The first caller creates the Deferred (in a scope the manager owns); everyone else finds it and awaits it. One network call, one result fanned out to all, and the field is cleared when it completes.

Why is refreshing exactly once for N callers described as making the refresh idempotent in effect?

Answer: N concurrent requests for a valid token produce one refresh and one shared result, same as a single request

That is the interview's connecting thread: single-flight gives 'many invocations, the effect of one'. Whether achieved client-side (Mutex/Deferred) or server-side (idempotency keys), repeated triggers must not multiply the side effect.

The refresh call itself fails with a 401 (refresh token rejected). What is the correct handling?

Answer: Clear the session and route to re-authentication; don't loop retrying

A rejected refresh token means the session is dead (revoked, rotated-and-reused, or expired). Retrying can never succeed and may trigger reuse detection to lock the account further. Fail cleanly: wipe state, surface logged-out, and let the user authenticate.

In OkHttp, which mechanism is designed to react to a 401 by supplying credentials for a retry?

Answer: An Authenticator installed on the client

Authenticator is invoked exactly when a request got a 401: refresh there (synchronously, single-flight!) and return a new request with the fresh header, or null to give up. Interceptors are the right place to ATTACH the current token, not to handle challenges.

A caller awaiting the shared refresh is cancelled (its screen closed). What should the design guarantee?

Answer: The refresh continues in the manager's own scope and other callers still complete

Run the refresh in a scope the token manager owns (or guard the final write with NonCancellable) so one caller's lifecycle doesn't abort work others depend on. withLock releases the Mutex via finally even on cancellation, so no lock is leaked.

How does refresh-token ROTATION limit the damage of a stolen refresh token?

Answer: Replay of the old token is detected as reuse and the whole token family is revoked

Every refresh invalidates the previous refresh token. If the attacker uses the stolen (now old) token, or the legitimate client does after the attacker, the server sees an invalidated token being replayed, flags compromise, and revokes all descendants.

Which storage is acceptable for a refresh token on Android?

Answer: Keystore-backed encrypted storage (e.g. encrypted DataStore/preferences)
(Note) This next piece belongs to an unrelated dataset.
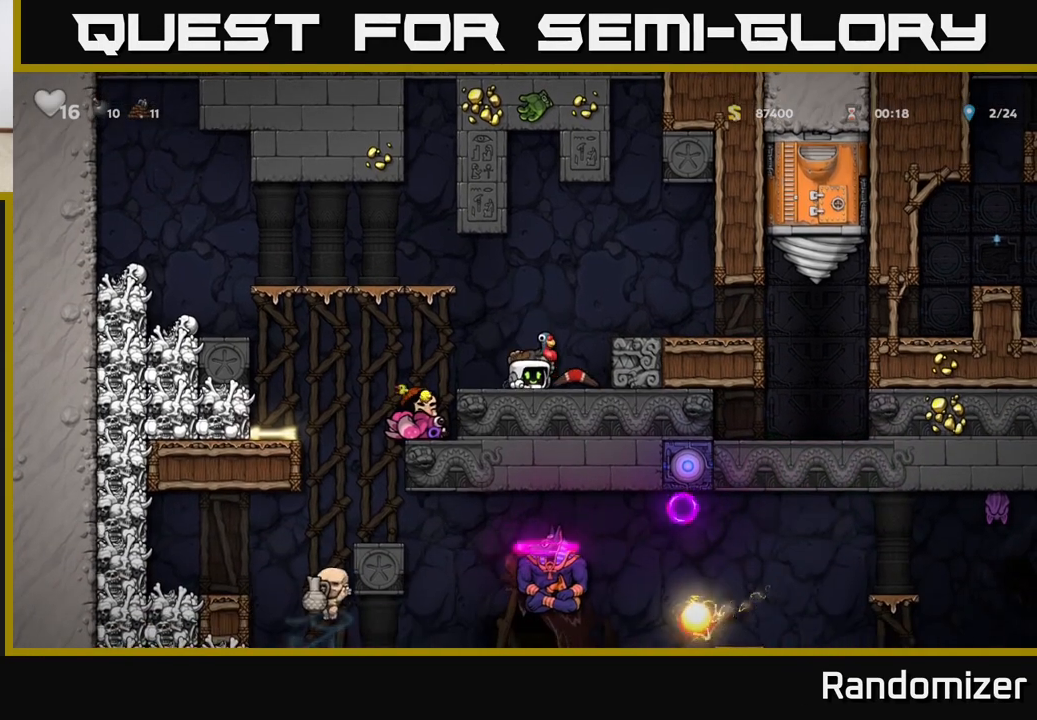
{"buttons": [], "left_stick": "center", "events": [[33, "left_stick", "left"], [183, "left_stick", "center"], [383, "A", "down"], [483, "A", "up"]]}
The sandbox is not a boundary on rooted devices or in backups, and anything in BuildConfig/URLs leaks via the APK, logs and analytics. Encrypt at rest with a Keystore key; keep the hot copy in memory; mask Authorization headers in logging.

Token and expiry are stored as two separate vars, updated one after the other. What consistency bug can readers hit, and what is the fix?

Answer: A reader can see a new token with the old expiry (a torn pair); store one immutable value swapped atomically

Between the two writes any reader observes a mismatched pair and may judge a fresh token expired (or worse, vice versa). Group the state into one immutable data class behind a single @Volatile reference or StateFlow so every reader sees a consistent snapshot.

What is the security benefit of idempotency keys beyond correctness?

Answer: A replayed/duplicated request cannot multiply its side effect, blunting replay attacks and double-submits

Whether the duplicate comes from a network retry, a double-tap, or an attacker replaying a captured request, the server executes the effect once and returns the recorded result. Keys must be unguessable and scoped to the authenticated user so one user's key can't collide with another's.

Which logging setup is safe in a networking stack that carries bearer tokens?

Answer: Redact the Authorization header and log bodies only in debug builds

Tokens in logs are credentials at rest in the wrong place: they flow into crash reports, analytics and support tickets. OkHttp's HttpLoggingInterceptor supports redactHeader("Authorization"); Base64 is encoding, not protection.